== Work order ==
In the lines that run from the one containing "Sound good? This" through the one containing "Sit back and enjoy!", replace "enjoy" with "relax". Give back only those lines, with everything else unchanged.

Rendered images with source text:
━━━━━━━━━━━━━━━━

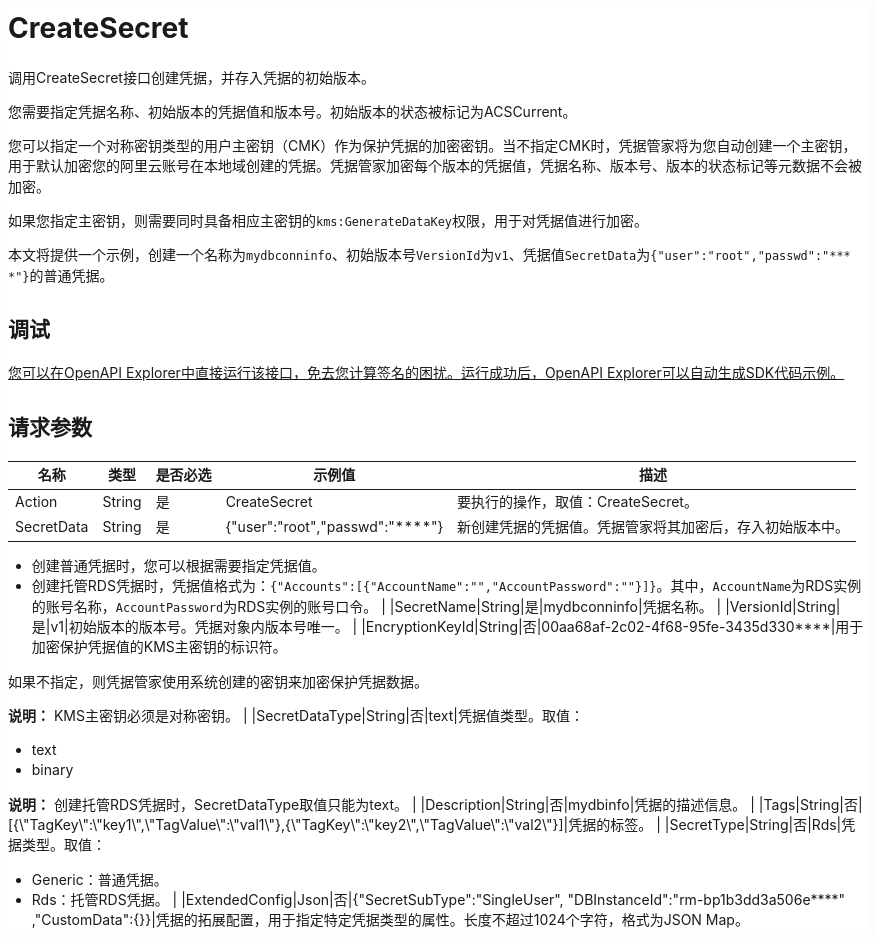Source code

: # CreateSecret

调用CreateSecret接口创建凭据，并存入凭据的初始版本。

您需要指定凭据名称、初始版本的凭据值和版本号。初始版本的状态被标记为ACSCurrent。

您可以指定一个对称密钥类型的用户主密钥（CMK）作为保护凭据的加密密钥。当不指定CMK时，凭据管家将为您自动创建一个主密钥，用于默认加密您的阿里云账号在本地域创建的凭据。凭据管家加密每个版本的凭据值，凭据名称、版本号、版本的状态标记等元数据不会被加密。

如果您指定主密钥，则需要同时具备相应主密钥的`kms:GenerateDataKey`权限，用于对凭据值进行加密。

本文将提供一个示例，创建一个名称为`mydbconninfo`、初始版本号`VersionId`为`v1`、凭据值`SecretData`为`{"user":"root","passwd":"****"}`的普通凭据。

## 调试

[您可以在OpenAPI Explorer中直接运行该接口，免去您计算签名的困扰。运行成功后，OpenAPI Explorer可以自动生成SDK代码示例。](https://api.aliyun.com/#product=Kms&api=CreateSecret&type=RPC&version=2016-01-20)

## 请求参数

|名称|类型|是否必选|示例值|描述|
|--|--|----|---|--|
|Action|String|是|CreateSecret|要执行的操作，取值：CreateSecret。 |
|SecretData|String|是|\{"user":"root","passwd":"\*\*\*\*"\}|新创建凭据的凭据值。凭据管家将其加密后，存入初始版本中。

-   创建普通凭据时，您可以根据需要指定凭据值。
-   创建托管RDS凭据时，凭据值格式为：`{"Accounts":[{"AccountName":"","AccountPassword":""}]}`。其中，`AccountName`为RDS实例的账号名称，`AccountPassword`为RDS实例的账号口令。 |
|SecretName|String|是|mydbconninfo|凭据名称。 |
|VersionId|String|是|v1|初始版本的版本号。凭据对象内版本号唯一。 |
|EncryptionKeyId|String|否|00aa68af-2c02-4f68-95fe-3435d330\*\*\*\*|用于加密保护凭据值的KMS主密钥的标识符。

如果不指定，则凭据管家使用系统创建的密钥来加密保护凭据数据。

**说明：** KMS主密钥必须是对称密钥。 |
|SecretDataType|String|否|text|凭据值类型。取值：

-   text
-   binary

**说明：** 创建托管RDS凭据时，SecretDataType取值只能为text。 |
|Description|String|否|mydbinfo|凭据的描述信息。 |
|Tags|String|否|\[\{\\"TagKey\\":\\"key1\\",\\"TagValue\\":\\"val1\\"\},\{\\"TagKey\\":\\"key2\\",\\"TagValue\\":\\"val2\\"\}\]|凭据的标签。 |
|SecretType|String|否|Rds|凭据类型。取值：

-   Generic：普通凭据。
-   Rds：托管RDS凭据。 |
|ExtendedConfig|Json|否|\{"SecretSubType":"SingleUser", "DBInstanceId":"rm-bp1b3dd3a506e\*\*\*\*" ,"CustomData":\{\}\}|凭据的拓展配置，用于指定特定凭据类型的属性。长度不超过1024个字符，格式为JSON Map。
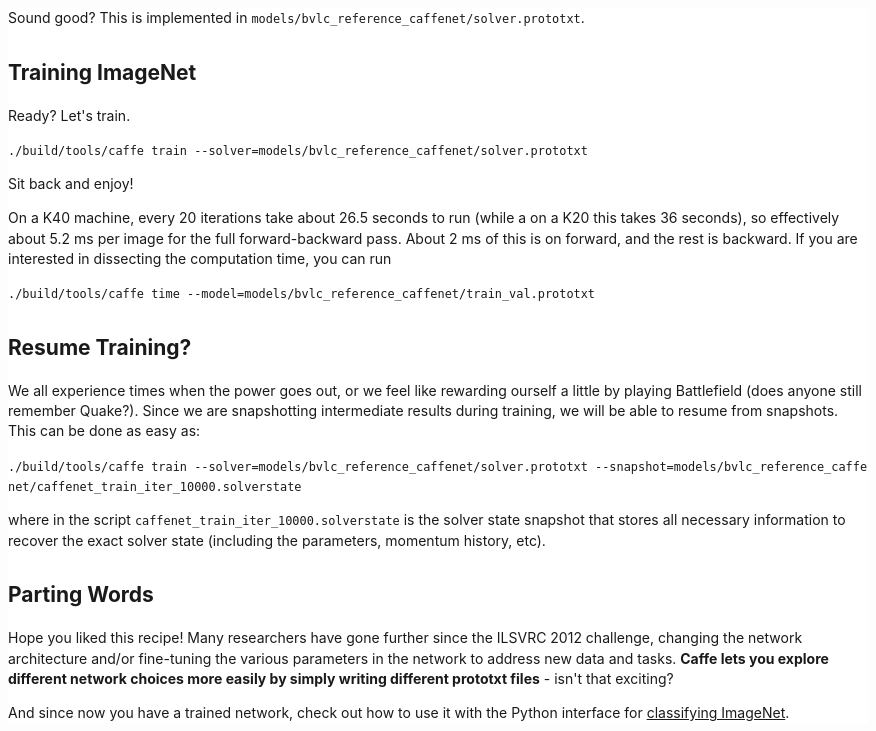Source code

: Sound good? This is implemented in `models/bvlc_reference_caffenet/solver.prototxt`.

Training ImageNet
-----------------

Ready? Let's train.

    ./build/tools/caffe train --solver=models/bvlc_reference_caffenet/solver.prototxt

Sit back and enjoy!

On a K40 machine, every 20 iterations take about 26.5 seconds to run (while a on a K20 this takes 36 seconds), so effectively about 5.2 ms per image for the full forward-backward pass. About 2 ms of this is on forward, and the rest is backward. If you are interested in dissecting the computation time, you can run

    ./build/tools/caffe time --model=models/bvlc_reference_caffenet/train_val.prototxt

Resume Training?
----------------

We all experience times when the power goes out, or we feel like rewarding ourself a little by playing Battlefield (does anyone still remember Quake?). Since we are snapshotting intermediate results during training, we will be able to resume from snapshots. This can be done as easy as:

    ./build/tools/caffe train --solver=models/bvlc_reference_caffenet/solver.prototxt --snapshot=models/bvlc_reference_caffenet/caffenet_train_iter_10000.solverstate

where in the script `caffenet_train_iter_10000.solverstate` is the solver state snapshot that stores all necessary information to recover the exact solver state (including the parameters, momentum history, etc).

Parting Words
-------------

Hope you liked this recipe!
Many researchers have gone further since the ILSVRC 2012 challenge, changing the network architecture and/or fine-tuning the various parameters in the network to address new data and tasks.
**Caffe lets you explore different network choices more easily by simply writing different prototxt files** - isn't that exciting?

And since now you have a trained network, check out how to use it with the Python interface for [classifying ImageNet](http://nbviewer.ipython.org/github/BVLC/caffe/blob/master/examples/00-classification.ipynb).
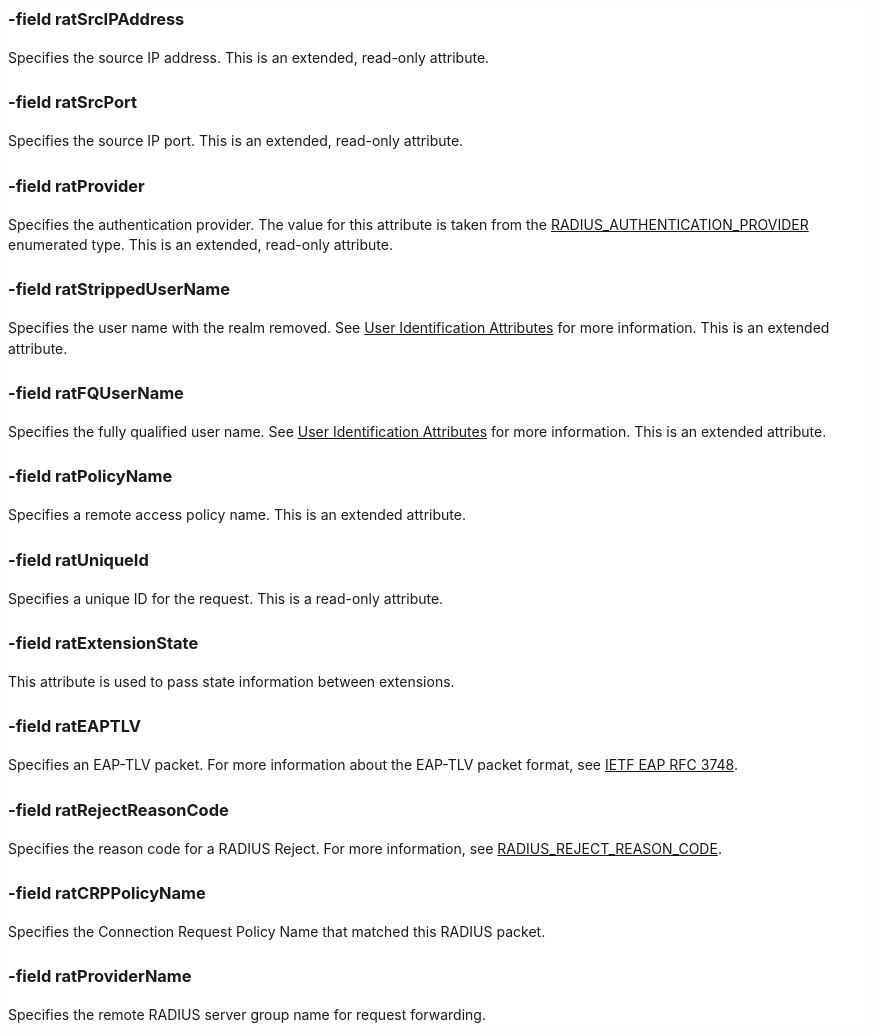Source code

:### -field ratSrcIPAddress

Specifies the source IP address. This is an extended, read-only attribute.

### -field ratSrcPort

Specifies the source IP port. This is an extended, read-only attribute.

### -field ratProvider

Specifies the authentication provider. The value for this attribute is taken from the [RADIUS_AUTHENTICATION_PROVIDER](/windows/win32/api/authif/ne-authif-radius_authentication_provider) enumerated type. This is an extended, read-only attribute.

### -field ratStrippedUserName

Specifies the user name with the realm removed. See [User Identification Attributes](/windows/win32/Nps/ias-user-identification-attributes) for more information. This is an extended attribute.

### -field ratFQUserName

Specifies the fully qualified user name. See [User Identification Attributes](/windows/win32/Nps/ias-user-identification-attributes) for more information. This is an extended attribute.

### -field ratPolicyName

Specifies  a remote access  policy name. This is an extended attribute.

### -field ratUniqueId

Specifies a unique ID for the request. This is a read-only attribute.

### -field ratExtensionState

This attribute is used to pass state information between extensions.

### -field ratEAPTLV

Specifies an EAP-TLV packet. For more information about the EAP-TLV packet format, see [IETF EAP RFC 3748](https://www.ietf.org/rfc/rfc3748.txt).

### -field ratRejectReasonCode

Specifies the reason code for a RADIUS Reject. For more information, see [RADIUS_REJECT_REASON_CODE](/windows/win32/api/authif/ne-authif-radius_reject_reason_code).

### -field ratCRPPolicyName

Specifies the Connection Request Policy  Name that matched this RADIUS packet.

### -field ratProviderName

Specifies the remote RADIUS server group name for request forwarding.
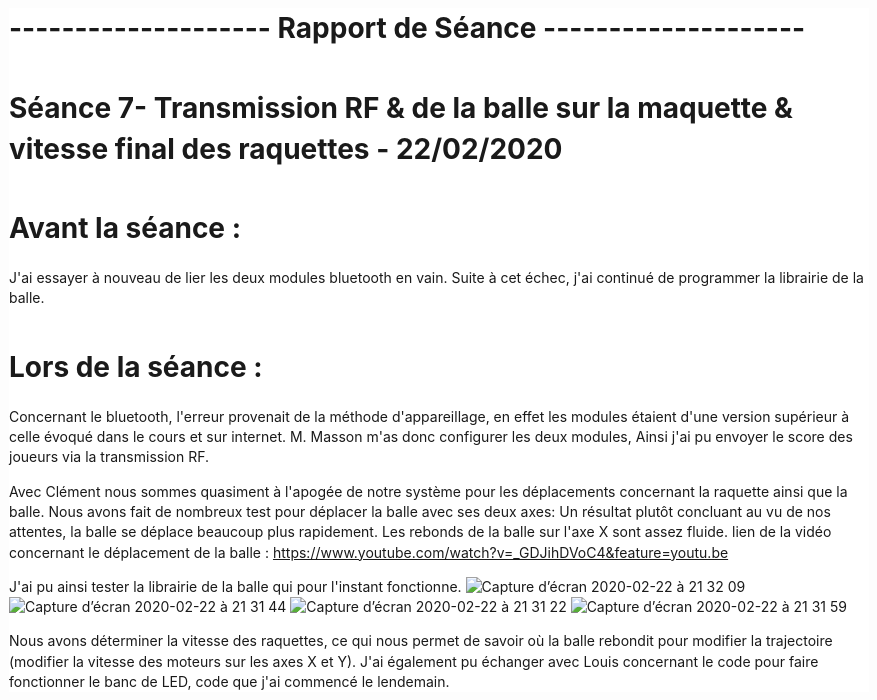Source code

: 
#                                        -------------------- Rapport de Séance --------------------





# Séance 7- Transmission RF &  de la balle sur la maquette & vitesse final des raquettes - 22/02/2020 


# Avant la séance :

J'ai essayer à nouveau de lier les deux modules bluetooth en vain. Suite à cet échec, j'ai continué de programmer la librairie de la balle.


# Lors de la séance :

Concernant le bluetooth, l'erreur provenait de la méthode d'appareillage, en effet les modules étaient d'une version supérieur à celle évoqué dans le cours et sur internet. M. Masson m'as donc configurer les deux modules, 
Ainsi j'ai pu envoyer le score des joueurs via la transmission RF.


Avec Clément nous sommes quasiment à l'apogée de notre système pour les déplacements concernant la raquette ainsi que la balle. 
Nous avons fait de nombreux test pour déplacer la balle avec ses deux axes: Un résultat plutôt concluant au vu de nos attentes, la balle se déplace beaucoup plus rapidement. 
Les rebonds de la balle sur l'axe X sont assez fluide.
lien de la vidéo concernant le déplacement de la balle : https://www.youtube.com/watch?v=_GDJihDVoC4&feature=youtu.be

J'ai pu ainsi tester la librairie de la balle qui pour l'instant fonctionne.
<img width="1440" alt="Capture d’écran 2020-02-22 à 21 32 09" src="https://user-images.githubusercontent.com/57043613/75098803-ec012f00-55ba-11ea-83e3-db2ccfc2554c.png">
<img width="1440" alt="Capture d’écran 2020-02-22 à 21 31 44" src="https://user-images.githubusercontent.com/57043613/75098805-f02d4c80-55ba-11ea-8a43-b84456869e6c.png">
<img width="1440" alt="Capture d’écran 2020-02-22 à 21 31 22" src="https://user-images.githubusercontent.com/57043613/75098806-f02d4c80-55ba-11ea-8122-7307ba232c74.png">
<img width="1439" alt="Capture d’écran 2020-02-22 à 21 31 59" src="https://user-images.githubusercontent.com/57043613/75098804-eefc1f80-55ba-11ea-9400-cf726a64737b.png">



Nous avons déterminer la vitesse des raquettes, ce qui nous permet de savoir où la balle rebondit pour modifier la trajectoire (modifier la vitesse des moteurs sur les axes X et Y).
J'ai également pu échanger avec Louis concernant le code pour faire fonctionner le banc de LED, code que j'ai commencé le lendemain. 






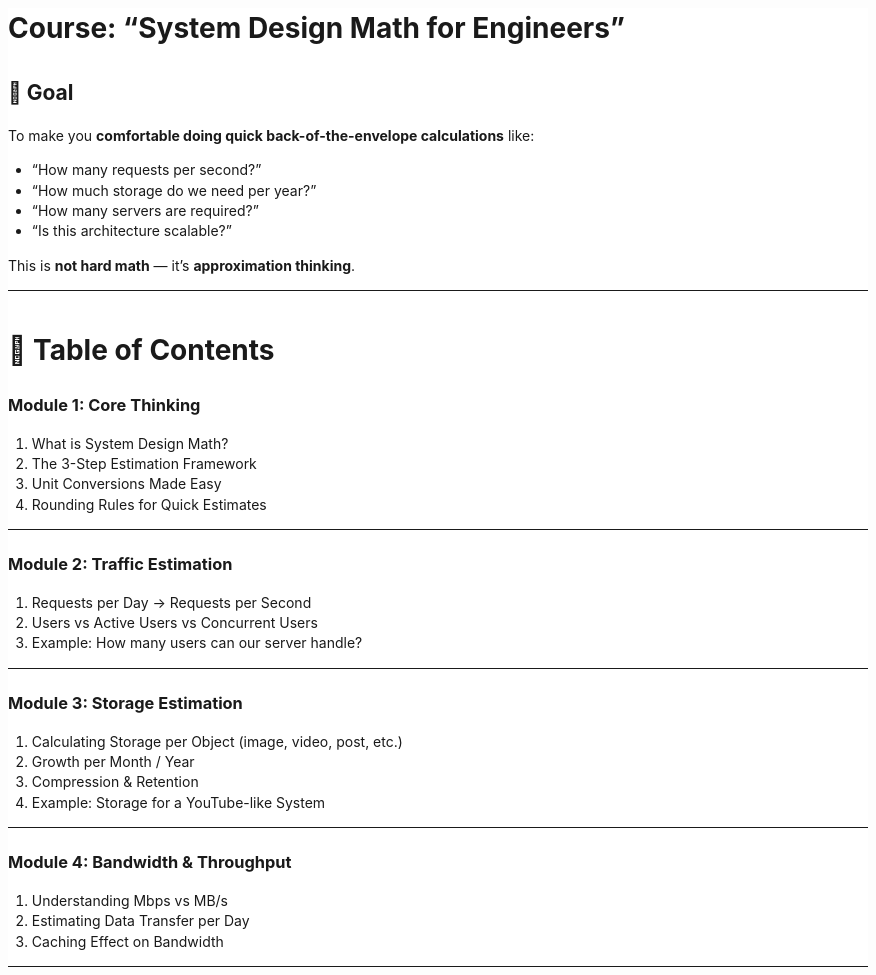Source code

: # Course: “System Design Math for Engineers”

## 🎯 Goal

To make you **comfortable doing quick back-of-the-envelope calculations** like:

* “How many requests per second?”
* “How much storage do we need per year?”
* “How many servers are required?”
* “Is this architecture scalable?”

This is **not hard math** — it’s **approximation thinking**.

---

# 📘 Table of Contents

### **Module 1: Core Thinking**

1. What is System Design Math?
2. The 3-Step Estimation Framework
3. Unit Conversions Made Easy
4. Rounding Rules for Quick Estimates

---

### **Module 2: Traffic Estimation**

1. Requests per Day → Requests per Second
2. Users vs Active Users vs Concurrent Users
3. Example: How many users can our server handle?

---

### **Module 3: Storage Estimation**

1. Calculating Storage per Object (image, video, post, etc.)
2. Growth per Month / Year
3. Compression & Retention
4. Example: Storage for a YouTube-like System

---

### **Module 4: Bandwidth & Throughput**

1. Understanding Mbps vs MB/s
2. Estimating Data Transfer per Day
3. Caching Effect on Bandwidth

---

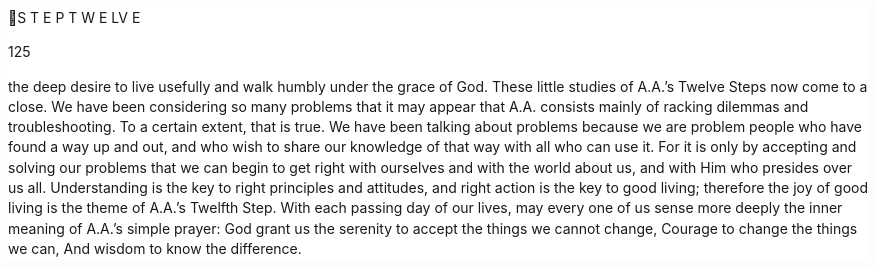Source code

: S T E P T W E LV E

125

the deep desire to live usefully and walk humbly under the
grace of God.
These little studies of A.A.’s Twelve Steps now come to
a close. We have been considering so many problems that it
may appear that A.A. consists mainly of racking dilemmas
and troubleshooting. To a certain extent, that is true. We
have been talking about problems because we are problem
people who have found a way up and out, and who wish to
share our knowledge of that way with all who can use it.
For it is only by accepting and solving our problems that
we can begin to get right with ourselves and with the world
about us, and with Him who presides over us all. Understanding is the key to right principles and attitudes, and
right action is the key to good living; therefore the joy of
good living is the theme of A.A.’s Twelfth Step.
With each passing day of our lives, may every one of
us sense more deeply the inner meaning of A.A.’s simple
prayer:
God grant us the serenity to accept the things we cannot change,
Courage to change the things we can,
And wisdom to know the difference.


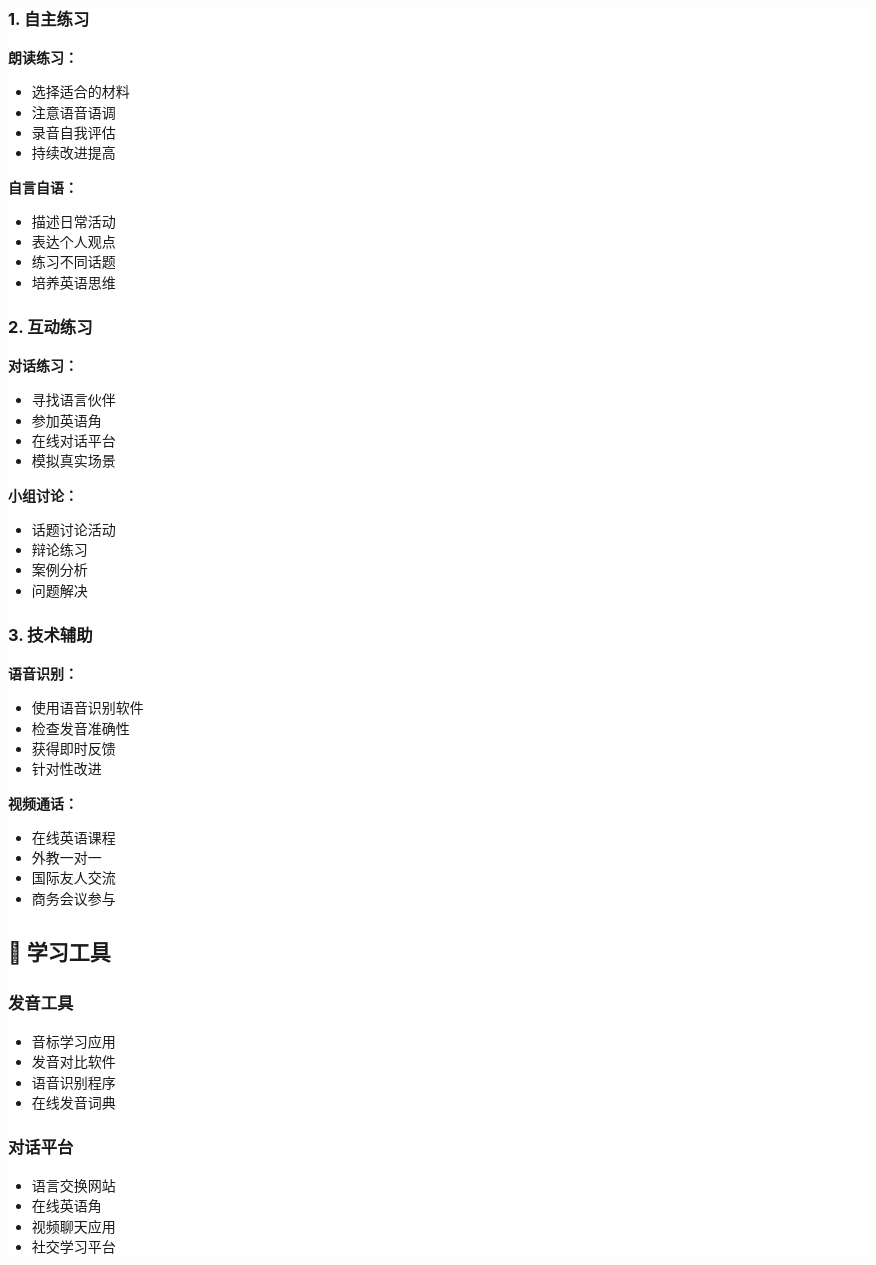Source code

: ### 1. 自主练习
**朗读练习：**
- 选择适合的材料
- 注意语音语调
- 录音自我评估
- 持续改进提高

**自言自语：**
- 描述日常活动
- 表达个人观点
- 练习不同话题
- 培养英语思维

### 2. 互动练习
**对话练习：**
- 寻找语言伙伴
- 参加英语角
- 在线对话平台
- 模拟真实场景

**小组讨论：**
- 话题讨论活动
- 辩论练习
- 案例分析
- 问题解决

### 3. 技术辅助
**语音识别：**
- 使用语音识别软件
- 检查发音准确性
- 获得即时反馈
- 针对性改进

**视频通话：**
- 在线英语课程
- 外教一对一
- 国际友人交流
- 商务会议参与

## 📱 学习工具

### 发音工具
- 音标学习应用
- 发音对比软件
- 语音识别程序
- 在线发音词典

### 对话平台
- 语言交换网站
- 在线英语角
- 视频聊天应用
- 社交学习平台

━━━━━━━━━━━━━━━━

== Reply to the exercise ==
: Sound good? This is implemented in `models/bvlc_reference_caffenet/solver.prototxt`.

Training ImageNet
-----------------

Ready? Let's train.

    ./build/tools/caffe train --solver=models/bvlc_reference_caffenet/solver.prototxt

Sit back and relax!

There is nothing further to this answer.